Ela conta que o IAC sempre esteve muito próximo dos produtores. “Cada instituição tem as suas particularidades e, por sorte, no meio canavieiro e nos estudos da cana-de-açúcar, as instituições são muito abertas. É fácil encontrar os pesquisadores das outras instituições para trabalhar em conjunto e formar equipes multidisciplinares”, diz.

Isso traz soluções e inovações para o campo em defensivos, maquinários, variedades, manejo, adubação e em todas as áreas que envolvem a cadeia produtiva.

“Melhoramento e variedades é uma área prioritária, mas por melhor que seja a variedade, ela não funciona se não tiver uma bula, o acompanhamento de uma boa adubação, de um bom manejo, de toda a parte fitotécnica como os estudos sobre plantas daninhas e doenças. A variedade chama muito a atenção, mas sozinha não resolve todo o problema da canavicultura de três dígitos, que também não pode ter praga, deve ser bem adubada e contar com outros estudos de fitotecnia para acompanhar o que é visto como prioritário”, ressalta Raffaella.

A maior transformação oriunda de pesquisas através de parcerias, segundo Landell, foi a viabilização da canavicultura nos últimos 20 anos para as regiões inóspitas, secas e de solos de baixíssima fertilidade. A canavicultura não se estenderia para essas regiões se não tivessem fortes programas de pesquisa, principalmente na área de melhoramento genético.

Outras pesquisas como o MPB, a produção de mudas, estratégias de produção e mitigação de deficit hídrico (como o uso da matriz 3D ou matriz de terceiro eixo) são tecnologias geradas dentro das instituições para o setor produtivo aplicar e aumentar a sua produtividade, o que tem dado resultado.

“Nós temos muito ainda a caminhar, mas temos que acreditar naquilo que está sendo gerado na pesquisa. Se a pesquisa trouxe ganhos, porque não pegar 10% (se ganhou 40 t/ha, porque não pegar 4 t/ha) e aplicar na pesquisa? Não consigo entender porque as coisas não são feitas de maneira mais organizada. Isso me angustia demais. Estou com 35 anos de pesquisa dentro do IAC e até hoje não se conseguiu criar um modelo mais inteligente de investimento em cima dos ganhos.

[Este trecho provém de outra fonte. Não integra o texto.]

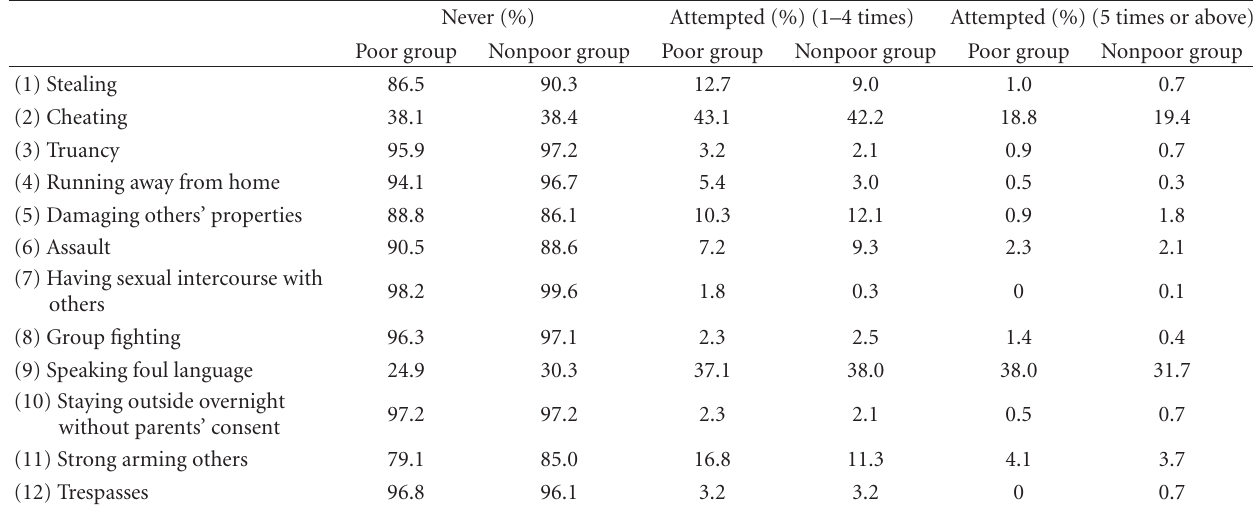
Table 3: Delinquent behaviors between poor and nonpoor groups in the past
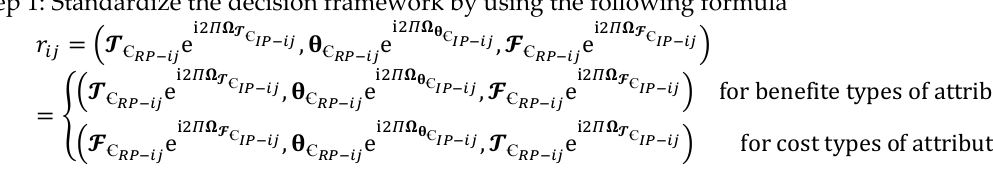
Table 1. Decision matrix .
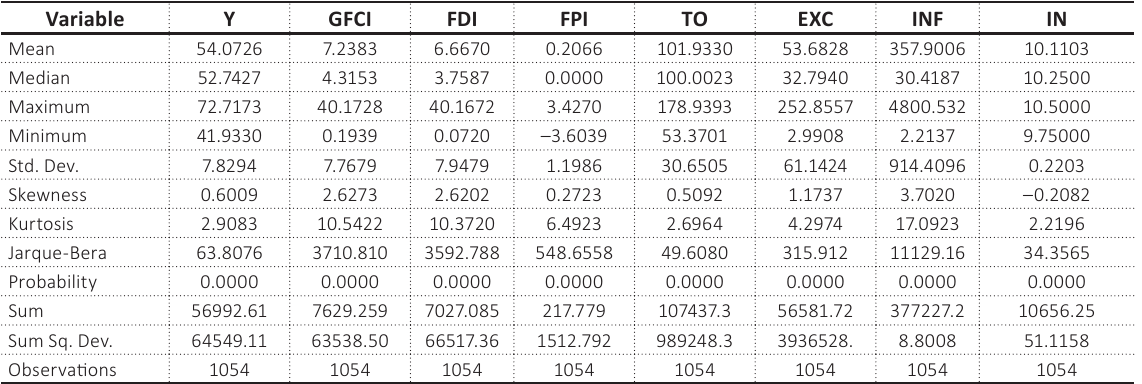
Table 1. Summary statistic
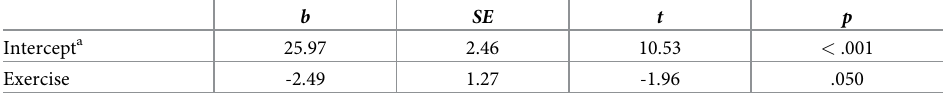
Table 7. Exercise as a predictor of the percentage of meals within the day self-rated as big/somewhat big (Study 2). b SE t p Intercept a 25.97 < .001 Exercise -2.49 1.27 -1.96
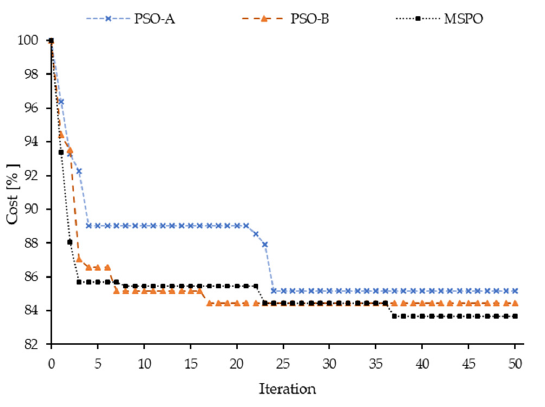
Figure 9. Optimization trend during a run time.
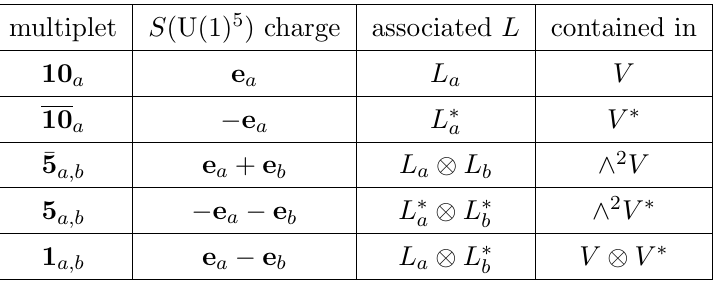
Table 2 . A list of SU(5) (cid:2) S (U(1) 5 ) multiplets in the low-energy theory and their associated line bundles. The multiplicity of each multiplet is computed by the cohomology h 1 ( X; L ) of the associated line bundle L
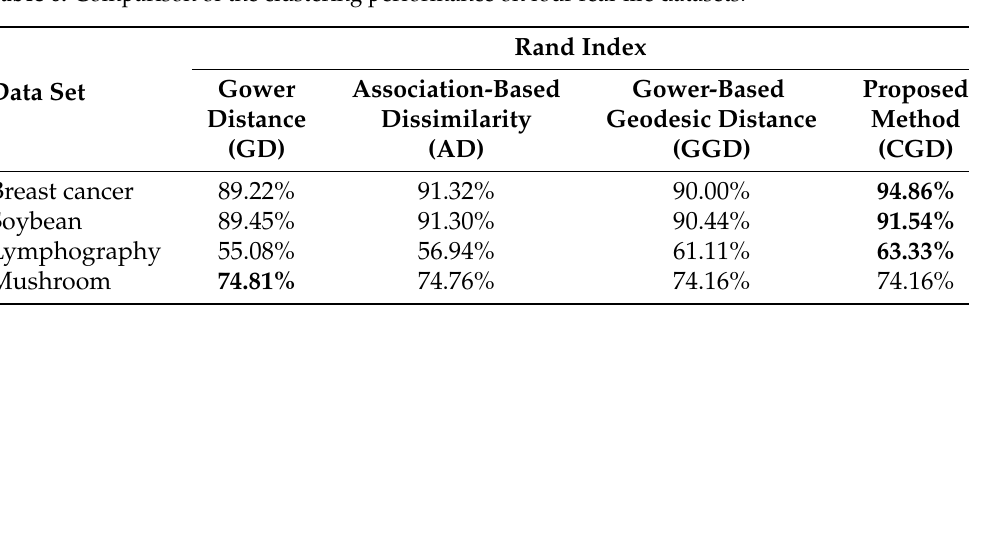
Table 6. Comparison of the clustering performance on four real-life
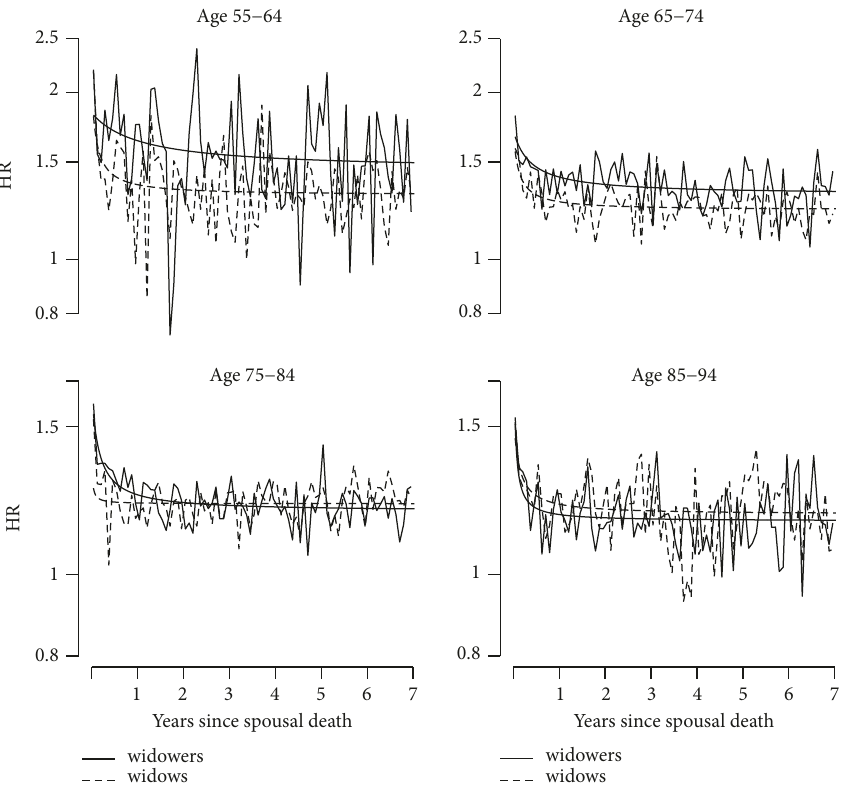
Figure 1: Observed population HR for widowed individuals. Estimated population HR from frailty model (6) (smooth lines).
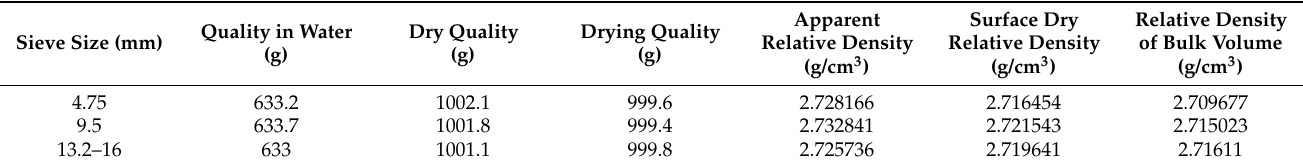
Table 1. The surface dry relative density of coarse aggregates.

Se a pesquisa foi ruim, não acrescentou nada, não aplique nada. Mas se o grupo de pesquisa for bom, estiver acrescentando, verticalizando e gerando mais empregos, vamos colaborar para que a pesquisa se intensifique e gere mais ganhos. Todo mundo ganha com isso”, defende Landell ao dizer que o setor tem que lutar por isso, dizer que quer mais recurso para pesquisa. “O dia que isso acontecer, facilitará a vida de todo mundo”, enfatiza.

Como em todas as áreas, existem pessoas e empresas que não cooperam, apenas esperam a solução chegar, mas também há as empresas extremamente comprometidas que investem e apoiam as pesquisas. Porém, as que ficam esperando ficam atrasadas porque não desenvolvem a percepção da sensibilidade para as coisas novas. Como não estão próximas de grupos de excelência em pesquisa e desenvolvimentos tecnológicos, acabam ficando de fora sobre as novidades que estão surgindo, não conseguem ter acesso ao que pode ser aplicado na área agrícola para obter ganhos.

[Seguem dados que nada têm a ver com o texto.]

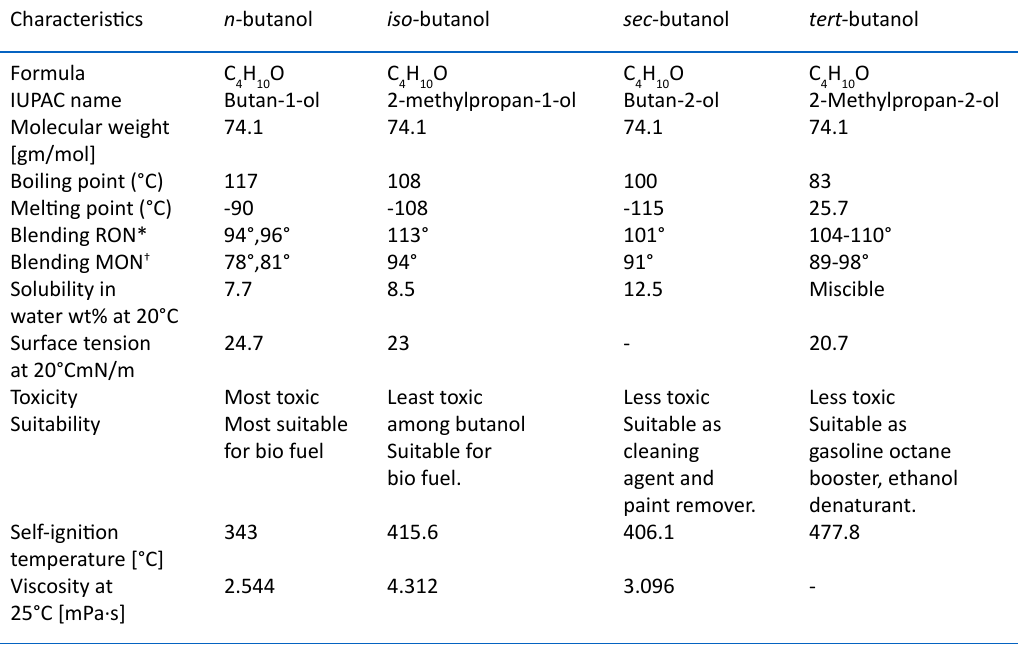
table 1. Physiochemical properties of different isomers of butanol Characteristics n- butanol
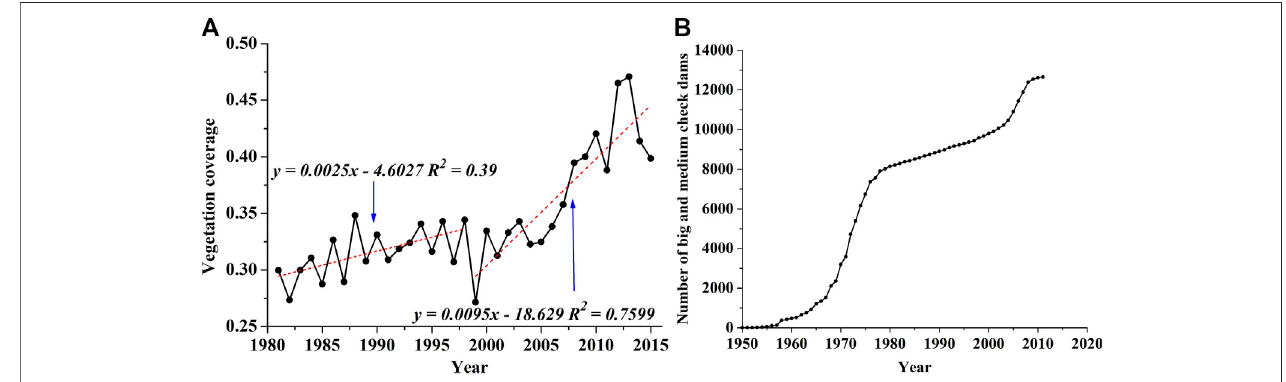
FIGURE 2 | Variations in (A) vegetation coverage and (B) number of check dams in the Hekou-Longmen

Vale lembrar ainda que dentro de uma pesquisa para determinado problema pode surgir a solução para um outro problema. Landell cita um exemplo: “Quando montei a rede experimental do IAC para desenvolvimento das variedades, montamos ensaios de outono e inverno para início, meio e final de safra. Isso acabou gerando a matriz porque tínhamos dados para todas as condições e as condições de déficit eram muito diferentes e fizemos uma outra análise que acabou gerando o modelo de manejo para redução de exposição a deficit hídrico.

Em uma pesquisa nunca se perde, é gerado, pelo menos, o conhecimento”, conclui.